Yes, both - in fact all of the best-known mechanical valves - are now pyrolytic carbon (thus the term "carbon valve"). However, the processes for creating that material are different. The pyrolytic carbon used in the manufacture of On-X valves is the only one at this time that is free of silicon, which is a part of the manufacturing process for other carbons. This makes its surface more slick than standard carbon materials and less permeable than the carbons used for other valves. It's even less brittle, although the value of that is moot, because all carbons used in valves are capable of outlasting their human hosts several times over.
The hemodynamic differences include shaping that creates flow points where momentary stagnations were previously possible, particularly around pivots, which reduce the blood's ability to clot. Along with the slicker surface and reduced permeability, it also interferes with the spontaneous growth of tissue on the valve.
The valve leaflets are also desiged to fall closed more gently, which causes less hemolysis (damage to blood cells - mostly red cells), reducing the chance and amount of anemia from that cause. This also means that fewer byproducts of broken blood cells are floating through the body. The body is set up to react to a significant presence of damaged blood cell components, and they can raise inflammation chemical levels and even cause enlargement of the spleen. Their very presence can form the base for blood clots or add to arterial plaque.
It may also mean less noise from the valve, but that's not important to function. I believe the amount of noise is dependent on body mass, body density, volume of the area inside the rib cage and above the diaphragm, conductive ("bone") hearing of the patient, volume of lungs, size of the heart, position of the heart, heart rate, and how hard the heart beats (pump stroke impact), and probably a few other things as well...

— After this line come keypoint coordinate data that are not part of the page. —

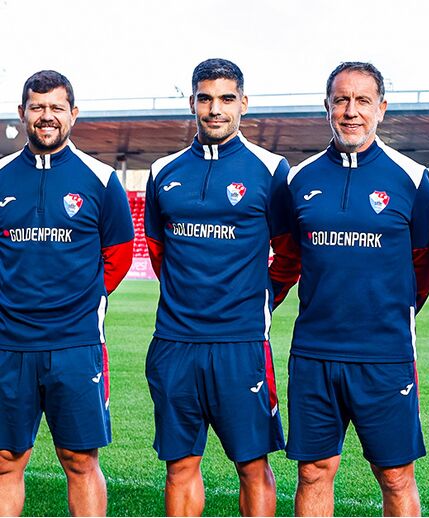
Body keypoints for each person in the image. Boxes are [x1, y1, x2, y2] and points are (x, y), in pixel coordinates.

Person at [279, 61, 429, 517]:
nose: (351, 111)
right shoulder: (298, 179)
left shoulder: (412, 179)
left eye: (363, 101)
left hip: (384, 355)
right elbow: (289, 256)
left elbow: (424, 262)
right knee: (313, 471)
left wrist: (393, 308)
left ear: (381, 108)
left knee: (395, 475)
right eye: (342, 100)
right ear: (327, 106)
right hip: (314, 354)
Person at [144, 58, 297, 516]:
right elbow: (159, 251)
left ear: (243, 103)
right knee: (179, 465)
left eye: (226, 98)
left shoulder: (271, 170)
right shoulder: (163, 171)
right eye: (205, 98)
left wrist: (257, 299)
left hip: (241, 344)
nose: (215, 109)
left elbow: (289, 255)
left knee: (252, 465)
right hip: (175, 343)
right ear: (192, 102)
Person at [0, 70, 134, 516]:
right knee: (6, 459)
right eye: (37, 107)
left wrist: (82, 300)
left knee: (79, 459)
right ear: (21, 113)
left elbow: (118, 254)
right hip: (9, 344)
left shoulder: (100, 178)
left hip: (76, 344)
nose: (46, 116)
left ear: (73, 113)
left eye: (56, 107)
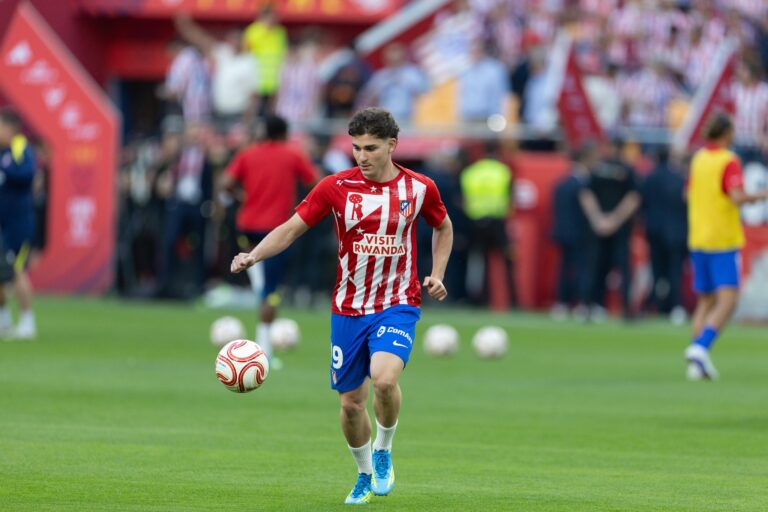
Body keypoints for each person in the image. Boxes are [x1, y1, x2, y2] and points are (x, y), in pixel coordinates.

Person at [230, 108, 453, 504]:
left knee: (384, 379)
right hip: (349, 307)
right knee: (351, 405)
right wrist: (254, 256)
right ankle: (364, 473)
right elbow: (291, 228)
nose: (362, 156)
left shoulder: (420, 188)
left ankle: (383, 449)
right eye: (355, 148)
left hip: (397, 302)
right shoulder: (335, 187)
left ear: (392, 146)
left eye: (370, 148)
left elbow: (443, 225)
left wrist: (437, 272)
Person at [221, 115, 319, 362]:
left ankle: (258, 295)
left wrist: (243, 197)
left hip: (246, 228)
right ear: (285, 134)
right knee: (270, 291)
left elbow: (225, 183)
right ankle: (264, 350)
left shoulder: (248, 153)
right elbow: (316, 183)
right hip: (276, 232)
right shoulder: (292, 154)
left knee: (261, 283)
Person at [684, 113, 768, 381]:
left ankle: (696, 364)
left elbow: (688, 194)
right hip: (722, 238)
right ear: (727, 133)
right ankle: (700, 347)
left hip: (699, 236)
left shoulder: (699, 159)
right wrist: (762, 194)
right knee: (728, 299)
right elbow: (737, 197)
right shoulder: (728, 161)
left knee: (706, 300)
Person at [0, 108, 37, 340]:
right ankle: (3, 319)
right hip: (2, 223)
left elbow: (27, 174)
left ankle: (27, 321)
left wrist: (5, 169)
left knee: (16, 269)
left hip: (18, 223)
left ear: (11, 128)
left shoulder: (20, 148)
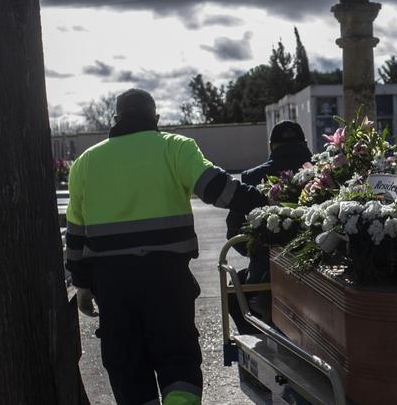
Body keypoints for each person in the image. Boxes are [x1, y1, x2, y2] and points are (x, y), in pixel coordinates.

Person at [66, 88, 264, 405]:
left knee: (127, 366)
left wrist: (82, 285)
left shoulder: (85, 163)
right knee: (178, 358)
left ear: (115, 119)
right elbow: (218, 189)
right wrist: (265, 203)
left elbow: (75, 235)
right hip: (168, 280)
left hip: (113, 286)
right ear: (155, 118)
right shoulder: (175, 147)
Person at [225, 120, 311, 331]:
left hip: (265, 274)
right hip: (316, 277)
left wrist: (256, 251)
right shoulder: (324, 171)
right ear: (305, 143)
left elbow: (233, 230)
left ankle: (254, 334)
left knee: (233, 292)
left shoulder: (252, 177)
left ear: (272, 146)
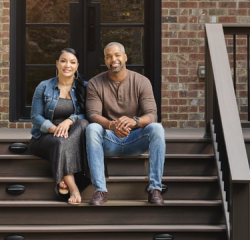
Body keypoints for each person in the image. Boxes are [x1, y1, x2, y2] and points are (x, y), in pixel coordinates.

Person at [84, 42, 165, 206]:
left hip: (135, 139)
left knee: (157, 128)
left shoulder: (142, 82)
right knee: (92, 128)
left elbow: (152, 115)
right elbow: (93, 115)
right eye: (108, 56)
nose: (113, 59)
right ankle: (100, 190)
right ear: (105, 61)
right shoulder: (95, 83)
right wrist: (112, 125)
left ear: (125, 57)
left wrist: (134, 121)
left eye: (117, 55)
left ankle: (155, 189)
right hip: (109, 139)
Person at [27, 48, 90, 204]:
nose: (67, 65)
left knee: (82, 123)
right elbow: (35, 116)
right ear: (57, 63)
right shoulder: (44, 86)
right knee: (60, 141)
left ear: (77, 66)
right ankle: (74, 187)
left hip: (72, 133)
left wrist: (69, 121)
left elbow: (90, 114)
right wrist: (54, 129)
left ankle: (64, 176)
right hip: (46, 135)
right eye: (63, 61)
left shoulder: (85, 87)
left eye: (72, 62)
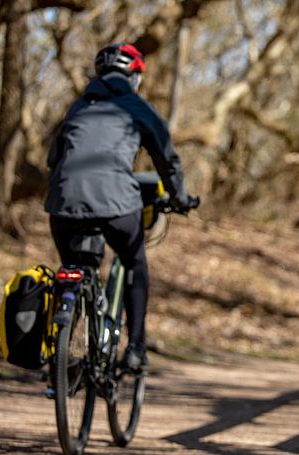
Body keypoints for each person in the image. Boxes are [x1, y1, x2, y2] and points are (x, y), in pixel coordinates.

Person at [45, 43, 194, 371]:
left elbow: (52, 159)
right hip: (116, 203)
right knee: (134, 260)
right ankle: (136, 347)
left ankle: (65, 336)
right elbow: (167, 159)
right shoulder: (136, 107)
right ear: (135, 75)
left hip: (63, 203)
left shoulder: (78, 107)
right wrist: (180, 197)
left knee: (73, 267)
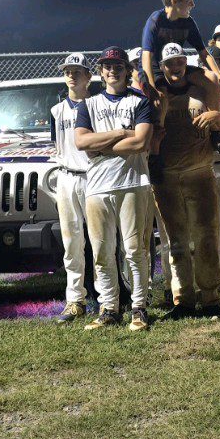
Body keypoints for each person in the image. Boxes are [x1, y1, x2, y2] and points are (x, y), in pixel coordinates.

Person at [75, 47, 155, 332]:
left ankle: (138, 307)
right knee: (101, 251)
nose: (112, 70)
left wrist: (101, 146)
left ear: (126, 69)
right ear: (100, 71)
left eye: (118, 65)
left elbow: (142, 142)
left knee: (134, 249)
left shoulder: (140, 101)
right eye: (107, 66)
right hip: (98, 185)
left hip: (133, 182)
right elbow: (82, 143)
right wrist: (122, 133)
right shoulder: (89, 104)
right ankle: (109, 307)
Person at [153, 43, 220, 318]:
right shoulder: (157, 94)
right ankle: (183, 299)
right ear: (161, 67)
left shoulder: (202, 89)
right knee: (176, 241)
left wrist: (216, 115)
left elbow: (215, 83)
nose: (174, 67)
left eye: (179, 62)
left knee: (207, 236)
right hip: (167, 175)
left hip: (200, 171)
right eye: (169, 63)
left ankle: (210, 296)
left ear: (185, 64)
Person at [50, 53, 95, 323]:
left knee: (102, 242)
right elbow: (58, 146)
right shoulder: (57, 110)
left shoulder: (97, 105)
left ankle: (107, 298)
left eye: (77, 71)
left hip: (93, 176)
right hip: (67, 177)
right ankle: (75, 300)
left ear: (88, 76)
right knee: (72, 243)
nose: (72, 75)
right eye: (68, 71)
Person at [140, 0, 220, 110]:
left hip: (178, 66)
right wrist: (151, 87)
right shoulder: (156, 20)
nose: (193, 4)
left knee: (212, 79)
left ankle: (215, 127)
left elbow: (204, 53)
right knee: (161, 98)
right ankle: (159, 128)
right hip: (156, 69)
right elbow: (146, 56)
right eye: (188, 1)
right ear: (174, 1)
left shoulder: (188, 22)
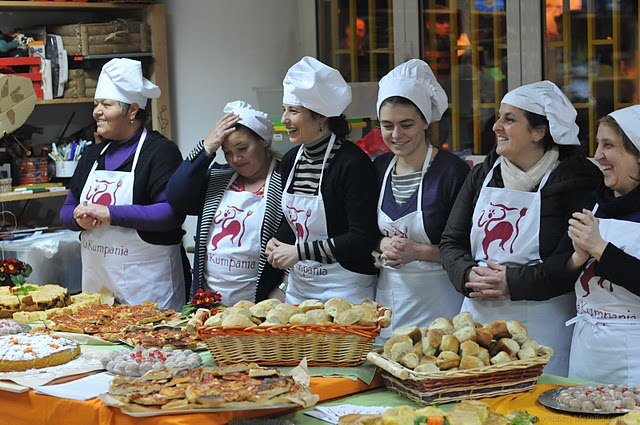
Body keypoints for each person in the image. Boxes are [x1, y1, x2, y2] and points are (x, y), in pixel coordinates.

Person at [439, 80, 601, 376]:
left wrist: (511, 282)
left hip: (544, 325)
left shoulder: (576, 181)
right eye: (499, 117)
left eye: (509, 119)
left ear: (539, 132)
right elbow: (451, 241)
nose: (496, 126)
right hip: (479, 324)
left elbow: (572, 261)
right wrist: (467, 274)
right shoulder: (483, 174)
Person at [59, 58, 186, 310]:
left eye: (107, 104)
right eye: (96, 104)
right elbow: (66, 208)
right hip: (98, 285)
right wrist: (77, 218)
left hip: (148, 288)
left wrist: (110, 213)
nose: (97, 111)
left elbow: (171, 214)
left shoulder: (160, 152)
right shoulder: (92, 155)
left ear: (133, 111)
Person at [266, 56, 378, 304]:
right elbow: (294, 223)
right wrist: (278, 242)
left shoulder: (352, 163)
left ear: (321, 117)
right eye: (284, 109)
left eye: (293, 111)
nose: (284, 119)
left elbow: (362, 237)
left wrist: (299, 251)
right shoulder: (291, 159)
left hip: (345, 288)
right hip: (300, 286)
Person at [374, 59, 469, 337]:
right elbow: (362, 231)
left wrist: (418, 252)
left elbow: (468, 248)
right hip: (389, 301)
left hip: (440, 304)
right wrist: (382, 244)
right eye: (387, 125)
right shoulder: (379, 169)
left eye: (406, 124)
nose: (396, 135)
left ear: (425, 122)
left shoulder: (452, 172)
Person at [166, 101, 283, 305]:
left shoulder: (285, 179)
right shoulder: (218, 178)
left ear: (264, 141)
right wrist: (205, 149)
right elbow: (176, 197)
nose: (235, 158)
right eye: (227, 152)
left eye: (242, 148)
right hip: (209, 301)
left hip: (263, 300)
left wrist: (283, 287)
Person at [563, 105, 640, 385]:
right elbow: (560, 275)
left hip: (634, 356)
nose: (597, 156)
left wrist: (600, 250)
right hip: (587, 352)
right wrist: (576, 258)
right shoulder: (592, 203)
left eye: (608, 145)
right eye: (597, 145)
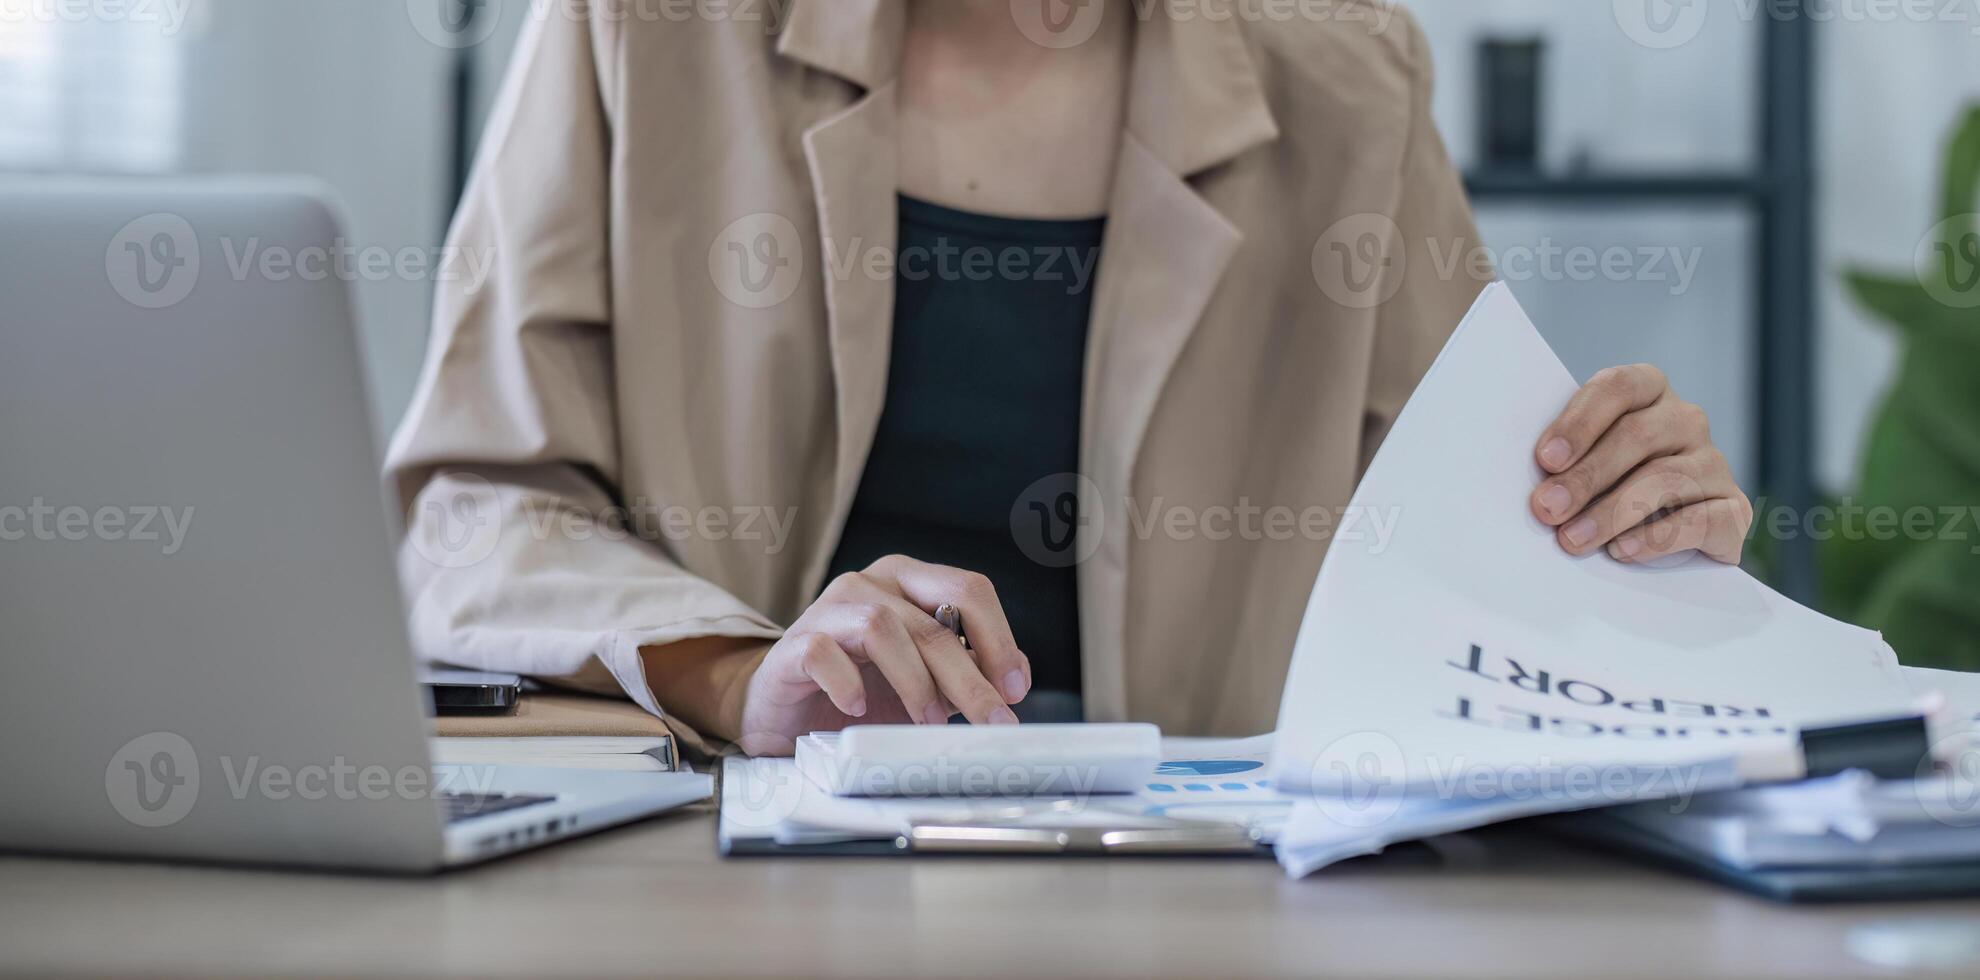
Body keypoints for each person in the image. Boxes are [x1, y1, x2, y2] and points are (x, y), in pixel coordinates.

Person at [386, 0, 1752, 756]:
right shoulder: (647, 29)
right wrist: (744, 671)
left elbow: (1496, 560)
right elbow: (471, 510)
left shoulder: (1348, 74)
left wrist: (1640, 532)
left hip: (1213, 883)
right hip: (730, 848)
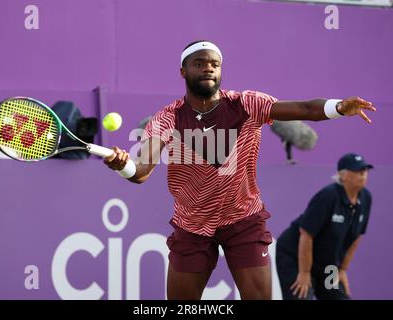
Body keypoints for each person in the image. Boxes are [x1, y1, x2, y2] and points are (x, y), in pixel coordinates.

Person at [103, 40, 376, 300]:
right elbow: (141, 171)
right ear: (183, 71)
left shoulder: (248, 104)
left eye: (214, 64)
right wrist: (123, 166)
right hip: (191, 225)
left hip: (243, 219)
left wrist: (338, 107)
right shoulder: (167, 119)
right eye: (199, 63)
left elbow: (305, 108)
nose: (208, 67)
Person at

The current warfarin INR recommendations are really based mostly on years of experience with the St. Jude valve. It is by far the most common mechanical valve and has thus been the dominant valve in all carbon valve studies done over the last decade and a half. If the St. Jude could tolerate a lower INR profile, it would likely have surfaced in that time.
The St. Jude is a fine valve that has probably saved more lives than any other single valve of any type from any manufacturer. But the St. Jude and the On-X are not the same valve, and in no way would I agree that the results of the study under discussion would be interchangeable between them.